On my computers at home I have a backup and synchronization regime to ensure that each computer has access to the files I want (even when offline) and that there is no chance of losing any data in the event of a disaster.
In this post, I will explain my regime and some of the tools and tricks I have learnt. While I am sure others will have their own systems and might not agree with what I am doing. I hope you find this information helpful and maybe something in this post will save your data one day.
Note: This system was set up when I was running Winthrop Dexterity Consultants from home and is probably a little over the top. After you lose data a few times, it does not seem over the top anymore.
Basically, I store all my data in 4 folders:
This folder contains backups of any content created by me that is not a document. For example: Development projects, Exchange/Outlook files, Websites, etc.
This folder contains all the install files for tools and utilities that I like to use as well as drivers for my machines: Files I want to be able to access, but not created by me.
Its name is a legacy of the fact that I used to burn each sub folder to a CD, so I could carry it around with me. Now I just carry the files and folders I want on a USB Drive.
This is where all my documents are created. I don’t use the default user folders as they cannot be shared so easily across users and machines.
In Office options, I change the application’s default save folder from C:UsersDavidDocuments to C:My Documents.
This folder has sub folders for Music, Pictures and Videos and contains all my media files. I don’t use the default user folders as they cannot be shared so easily across users and machines.
I manually add the appropriate folders to the Windows Libraries so the windows apps can find my media.
Hint: On my Surface Pro tablet, I have added a micro SD card which I use to store the Media folder on. It is drive D: on the machine. However, I created a blank folder C:Media and then using the Disk Manager (Computer Management >> Storage >> Disk Management), I right click on the drive and select Change Drive Letters and Paths and Add the C:Media path to mount drive D: as though it is the C:Media folder. This is a great way to expand storage on a tablet for files which are write once, read many (WORM) times files.
Now that you know how I have my data stored, we can discuss how I back it up.
Each of my computers has an extra drive. In a couple, that is a secondary internal drive and in the others it is a USB external drive. Note that this drive needs to be a separate physical drive and not a partition on the same drive.
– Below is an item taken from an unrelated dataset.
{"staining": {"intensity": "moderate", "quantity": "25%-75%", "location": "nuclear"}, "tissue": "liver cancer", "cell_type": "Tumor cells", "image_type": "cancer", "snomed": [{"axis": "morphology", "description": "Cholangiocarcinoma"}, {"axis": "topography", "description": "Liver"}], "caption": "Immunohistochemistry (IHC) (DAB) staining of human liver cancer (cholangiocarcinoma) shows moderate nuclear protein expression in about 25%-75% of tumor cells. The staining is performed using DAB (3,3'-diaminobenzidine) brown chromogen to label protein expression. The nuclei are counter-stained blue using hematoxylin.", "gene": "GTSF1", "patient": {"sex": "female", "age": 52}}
If it was a partition and the drive failed, you would lose both the original and the backup.
I also have a NAS (Network Attached Storage) drive, which is the central storage and the link between each of the machines on my network. This is a NetGear 4 bay NAS device which currently has two mirrored 2TB Drives in it. With two free bays, I have room to expand when I need it. It you don’t have a NAS, select a machine which is always at home and share the folders so it can become the central link.
My Synchronizing Regime
Using the wonderful SyncToy 2.1 free tool from Microsoft, on each machine I set up synchronization for the four folders (above) between the matching shares on the NAS and to the local extra drive on the machine.
By running SyncToy on each machine every week or so, any changes made on any machine are synchronized up to the NAS and onto the extra drive. To get all machines and drives synchronized normally takes running SyncToy once on every machine to move all changes to the NAS and then running it twice more on each machine to bring the changes from the NAS to the local drive and then from the local drive to the external drive. While this is a manual process, it does not take long.
On one of my machines I have an extra external drive which is also synchronized with SyncToy. This drive is swapped regularly with an identical drive that lives at my Mother-in-law’s house. She backs up her system with a similar SyncToy arrangement I set up for her. This means that my data is offsite and her data is also backed up and offsite. I would highly recommend buying two large external drives so you can set up a swapping arrangement with a good friend or family member.
Using this arrangement, you will never lose much data, even if you have drives fail, machines fail or worse a disaster hits your house.
So here is a summary of the tips:
You can add other folders to your Libraries for Music, Pictures, Videos so you are not limited to the default user folders.
You can mount flash drive storage so it appears as part of your main C: drive.
Backup or synchronize your data to a separate physical drive.
Use a central machine or NAS drive to allow all machine to synchronize to a central location.
Take a backup offsite. Swap an external drive with a friend or family member.
Use SyncToy to only copy the changes made.
Hope you found this information useful.